3

The egrep command has been deprecated in favour of grep -E.

The POSIX definition for grep includes the following note,

This grep has been enhanced in an upwards-compatible way to provide the exact functionality of the historical egrep and fgrep commands as well. It was the clear intention of the standard developers to consolidate the three greps into a single command.

The old egrep and fgrep commands are likely to be supported for many years to come as implementation extensions, allowing historical applications to operate unmodified.

There is no POSIX command definition entry for egrep itself, however.

Does this section confirm that egrep is a recognised POSIX command (even if one that is deprecated), or does it merely note that the command used to exist and should be (as distinct from must be) supported for the foreseeable future?

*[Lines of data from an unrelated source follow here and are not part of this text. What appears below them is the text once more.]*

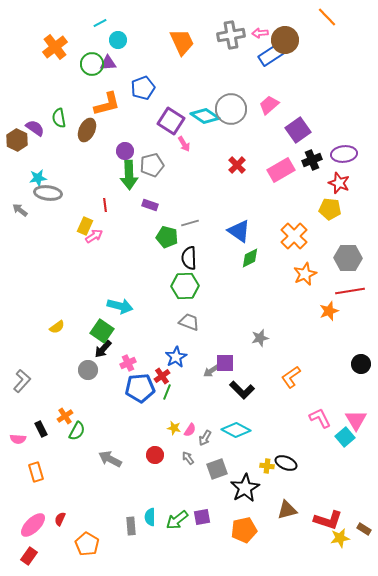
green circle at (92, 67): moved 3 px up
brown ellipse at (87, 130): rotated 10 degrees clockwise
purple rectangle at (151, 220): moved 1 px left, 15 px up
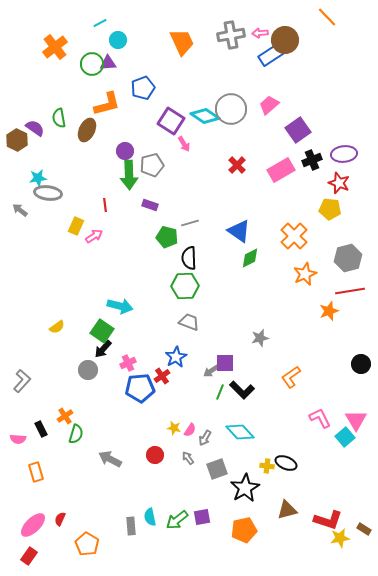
yellow rectangle at (85, 226): moved 9 px left
gray hexagon at (348, 258): rotated 16 degrees counterclockwise
green line at (167, 392): moved 53 px right
cyan diamond at (236, 430): moved 4 px right, 2 px down; rotated 20 degrees clockwise
green semicircle at (77, 431): moved 1 px left, 3 px down; rotated 12 degrees counterclockwise
cyan semicircle at (150, 517): rotated 12 degrees counterclockwise
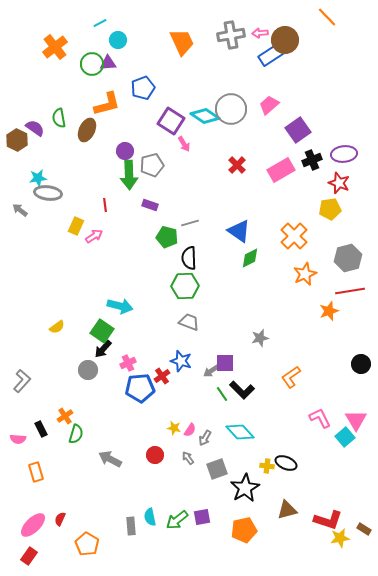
yellow pentagon at (330, 209): rotated 15 degrees counterclockwise
blue star at (176, 357): moved 5 px right, 4 px down; rotated 25 degrees counterclockwise
green line at (220, 392): moved 2 px right, 2 px down; rotated 56 degrees counterclockwise
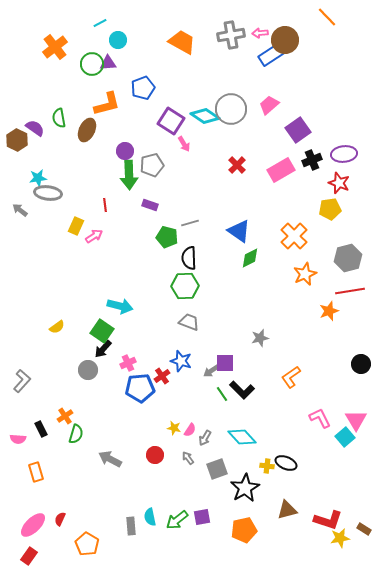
orange trapezoid at (182, 42): rotated 36 degrees counterclockwise
cyan diamond at (240, 432): moved 2 px right, 5 px down
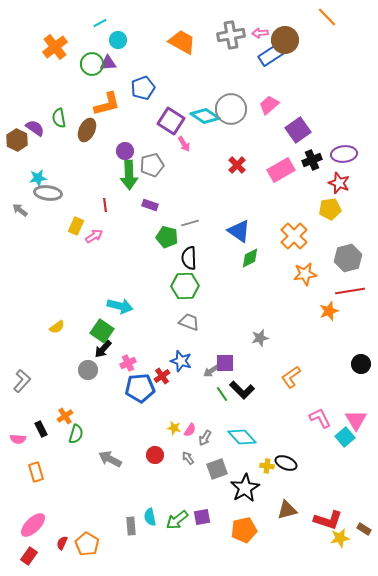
orange star at (305, 274): rotated 15 degrees clockwise
red semicircle at (60, 519): moved 2 px right, 24 px down
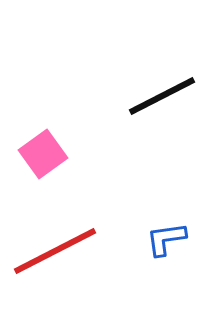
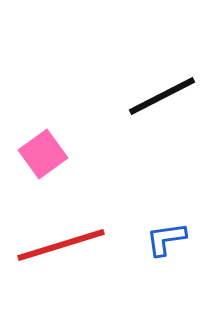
red line: moved 6 px right, 6 px up; rotated 10 degrees clockwise
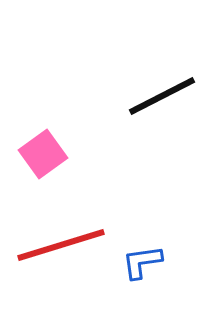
blue L-shape: moved 24 px left, 23 px down
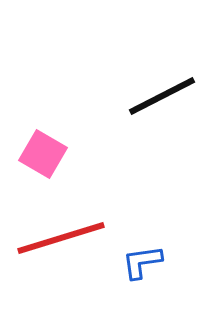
pink square: rotated 24 degrees counterclockwise
red line: moved 7 px up
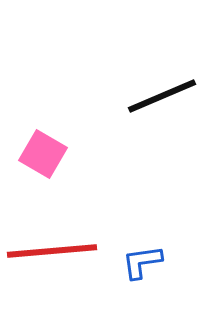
black line: rotated 4 degrees clockwise
red line: moved 9 px left, 13 px down; rotated 12 degrees clockwise
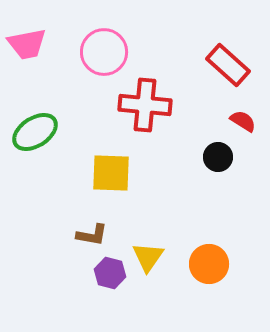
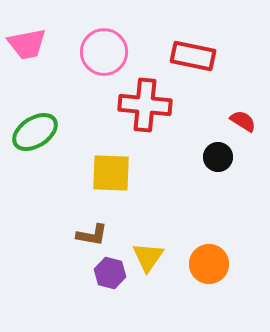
red rectangle: moved 35 px left, 9 px up; rotated 30 degrees counterclockwise
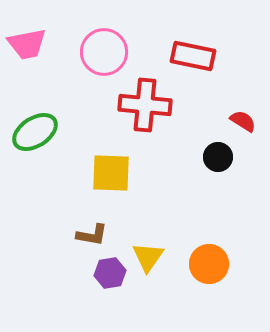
purple hexagon: rotated 24 degrees counterclockwise
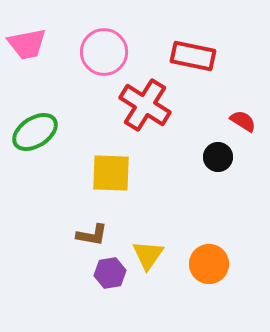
red cross: rotated 27 degrees clockwise
yellow triangle: moved 2 px up
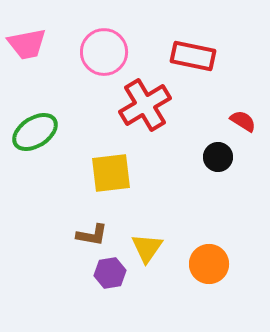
red cross: rotated 27 degrees clockwise
yellow square: rotated 9 degrees counterclockwise
yellow triangle: moved 1 px left, 7 px up
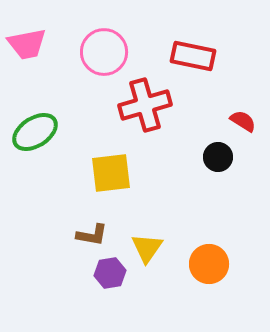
red cross: rotated 15 degrees clockwise
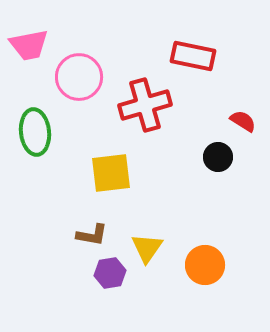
pink trapezoid: moved 2 px right, 1 px down
pink circle: moved 25 px left, 25 px down
green ellipse: rotated 63 degrees counterclockwise
orange circle: moved 4 px left, 1 px down
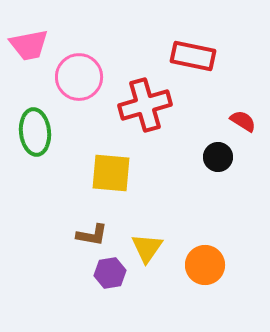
yellow square: rotated 12 degrees clockwise
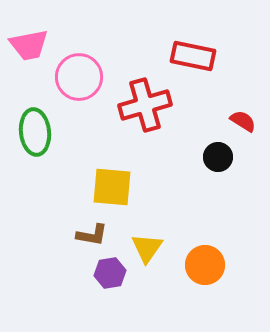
yellow square: moved 1 px right, 14 px down
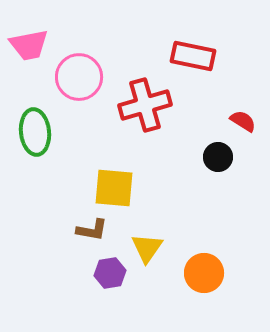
yellow square: moved 2 px right, 1 px down
brown L-shape: moved 5 px up
orange circle: moved 1 px left, 8 px down
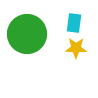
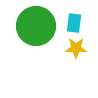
green circle: moved 9 px right, 8 px up
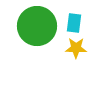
green circle: moved 1 px right
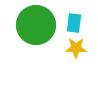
green circle: moved 1 px left, 1 px up
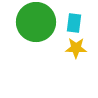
green circle: moved 3 px up
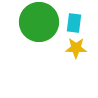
green circle: moved 3 px right
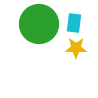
green circle: moved 2 px down
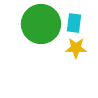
green circle: moved 2 px right
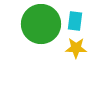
cyan rectangle: moved 1 px right, 2 px up
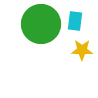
yellow star: moved 6 px right, 2 px down
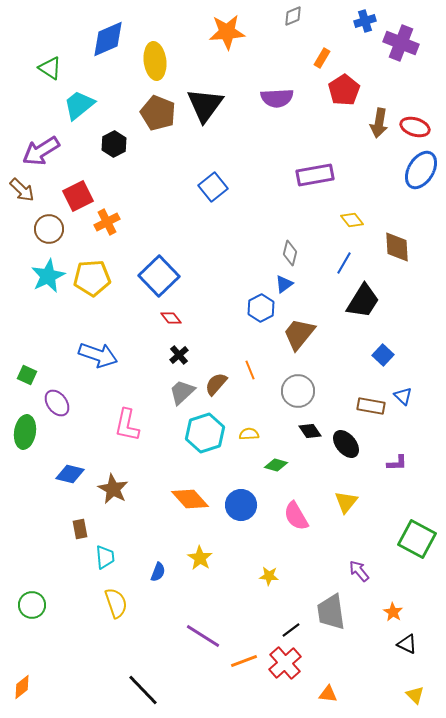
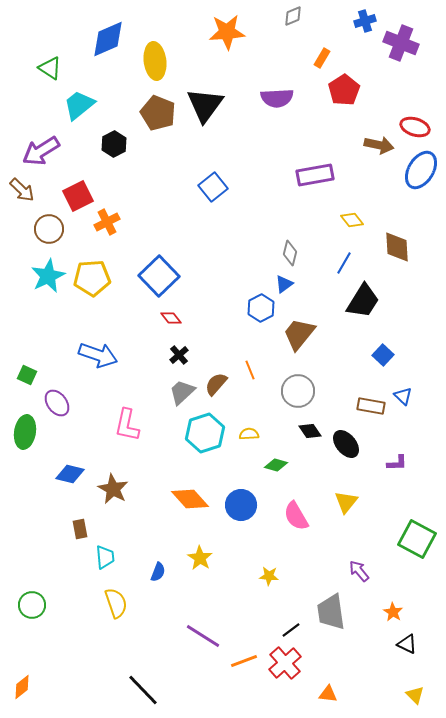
brown arrow at (379, 123): moved 22 px down; rotated 88 degrees counterclockwise
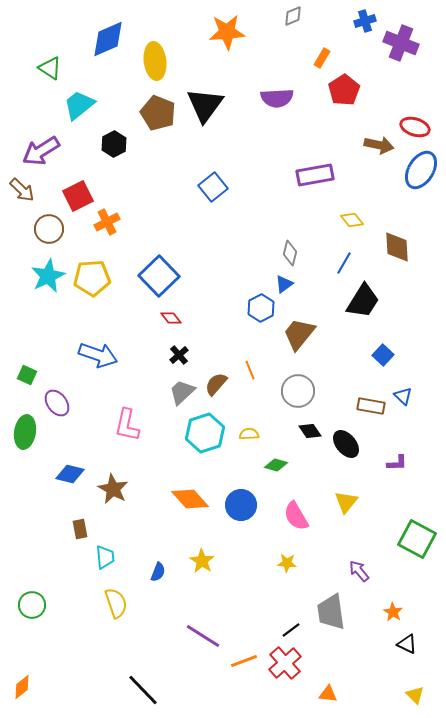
yellow star at (200, 558): moved 2 px right, 3 px down
yellow star at (269, 576): moved 18 px right, 13 px up
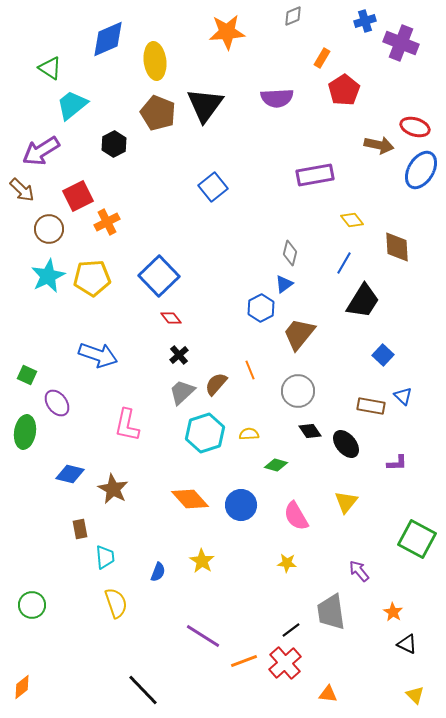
cyan trapezoid at (79, 105): moved 7 px left
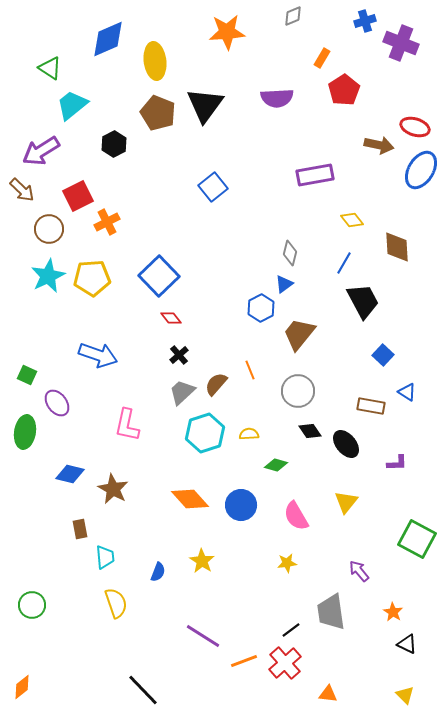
black trapezoid at (363, 301): rotated 60 degrees counterclockwise
blue triangle at (403, 396): moved 4 px right, 4 px up; rotated 12 degrees counterclockwise
yellow star at (287, 563): rotated 12 degrees counterclockwise
yellow triangle at (415, 695): moved 10 px left
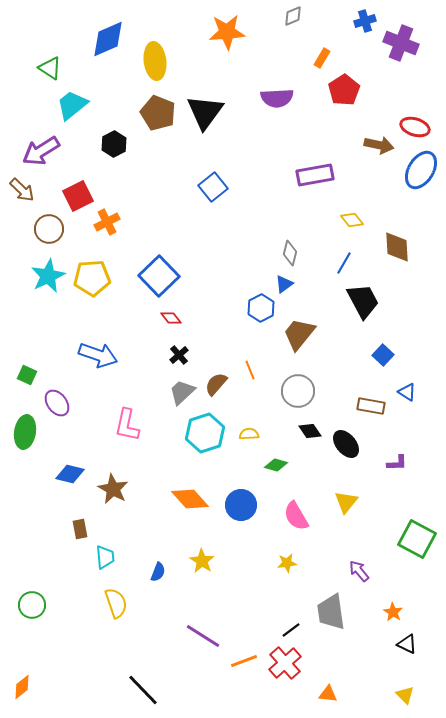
black triangle at (205, 105): moved 7 px down
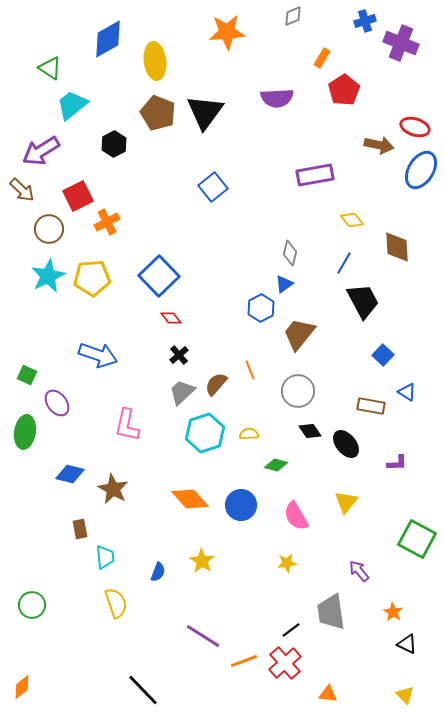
blue diamond at (108, 39): rotated 6 degrees counterclockwise
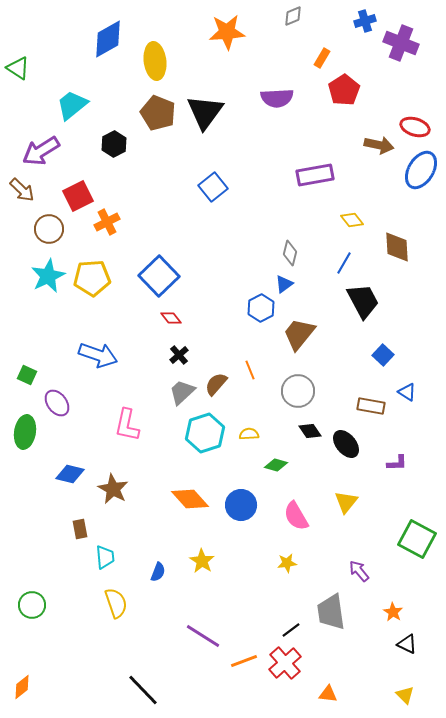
green triangle at (50, 68): moved 32 px left
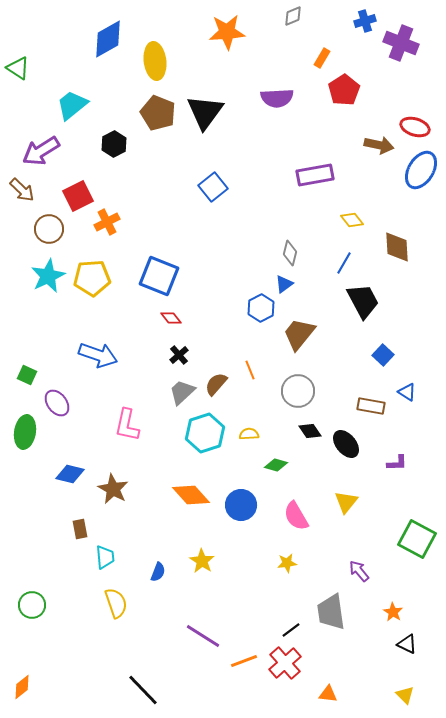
blue square at (159, 276): rotated 24 degrees counterclockwise
orange diamond at (190, 499): moved 1 px right, 4 px up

Trying to put it another way, what is the situation of egrep with respect to POSIX?

Chris Davies
  • 116,213
  • 16
  • 160
  • 287

1 Answers1

7

The “Utilities Removed in the Previous Version” section in the rationale part of POSIX says that

The following utilities were removed in the previous version of this standard:

[…] egrep fgrep

This means that egrep is no longer part of POSIX (including extensions). The consequences are at least that

  • a system without egrep could be certified;
  • a strictly POSIX-compliant utility must not expect egrep to be available.

There is no expectation of any kind that a POSIX system should include egrep, just a statement that it is possible that egrep is available for historical reasons.

I don’t know whether the certification test suite includes any conformity tests for egrep when it is present. In other words, I don’t know whether a system which includes an egrep command which isn’t equivalent to grep -E would fail conformance testing. (I imagine it wouldn’t, since egrep isn’t specified by POSIX.)